On September 11, 2001, I was walking my dogs along the Hudson River in Hoboken and watched the sky fall. I spent at least a month in a state of shock, then decided to take an offer from a friend and go on my first tour. It was easy to get focused then. It felt like life or death and I wanted to play music more than ever. I put out “Fable” and started booking any show I could get out of town, cafes and colleges and clubs. I just decided to put my whole heart into this thing called being a Singer/songwriter, whatever that meant. I just wanted to meet others who were doing this, driving around the country in their cars and fighting the espresso machines at night with their acoustic guitars. I made “Songs For Bright Street” with my favorite players, my band, in Hoboken in a recording studio housed in the backend of one of the country’s oldest Homing Pigeon Clubs. It’s a funky place with great vintage gear. I’m really proud of “Songs For Bright Street”. In the two-year course of making it, we found a sound that sits nicely in the sidewalks of my Jersey City. A little town busting at the seams but still a bit stuck as the underdog.

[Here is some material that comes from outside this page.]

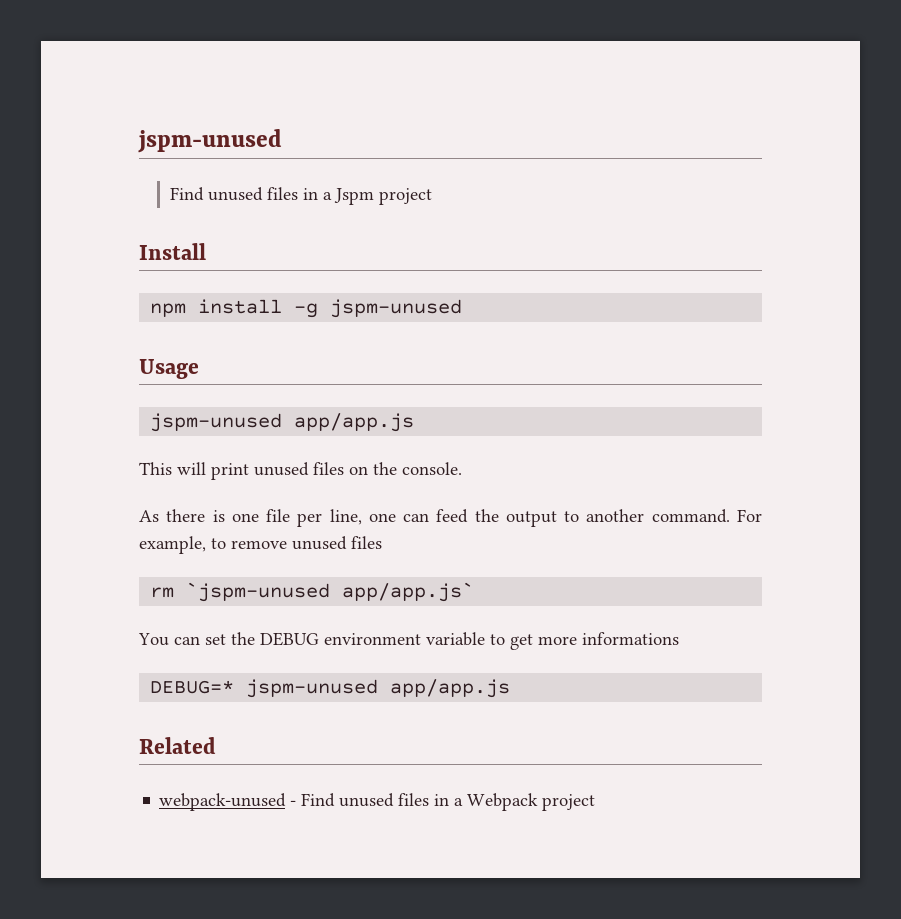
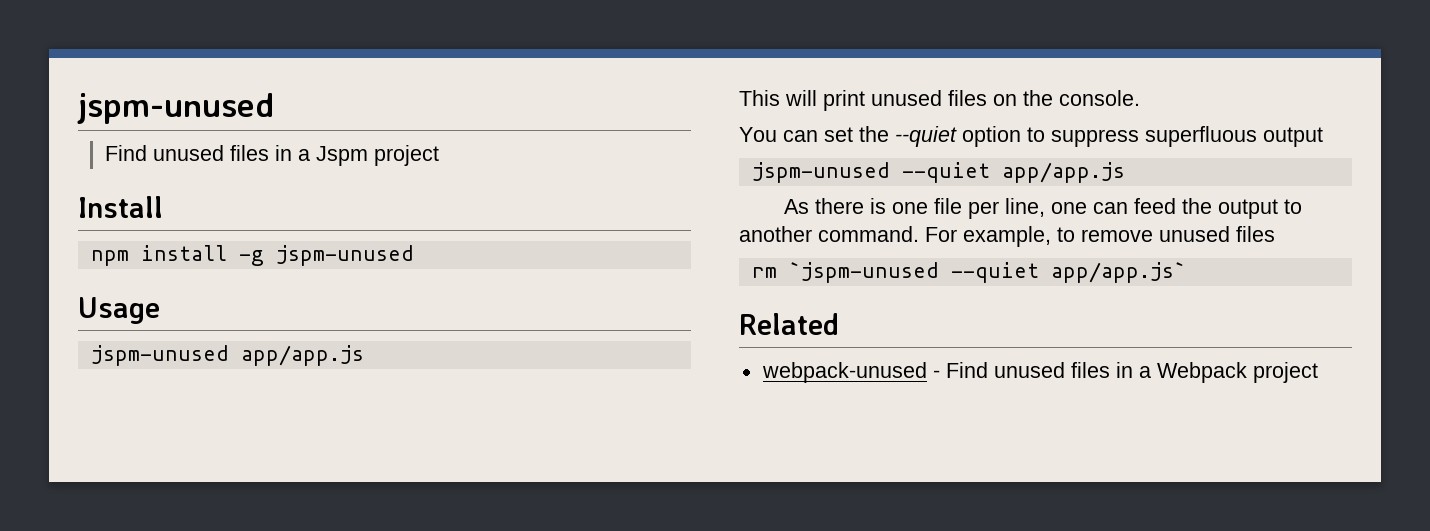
(462, 468) none -> [739,126,1323,147] [751,162,1125,183] // You can set the --quiet option to suppress superfluous output // jspm-unused --quiet app/app.js
(331, 592) none -> [950,262,1039,283] --quiet
[138,632,679,650] [150,679,511,698] // You can set the DEBUG environment variable to get more informations // DEBUG=* jspm-unused app/app.js -> (1186, 272) none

I write songs that sound like what I hear in my head, which is a kind of melding of what I heard when I was a kid, my Dad’s Johnny Cash records, my Mom’s Neil Diamond records, Emmylou, Dolly, twisted up with Ella and Nancy Wilson and Dinah Washington and Matthew Sweet and The Replacements and Tom Petty, etc. I feel a bit like that old Donny & Marie song, in between genres, but I like playing solo and I love playing with my band. I love writing songs but it’s a struggle everyday for me to do it, and I try to stay honest and I hear other writers working and I’m humbled and remind myself to enjoy the journey. Enjoy the music and pass it along!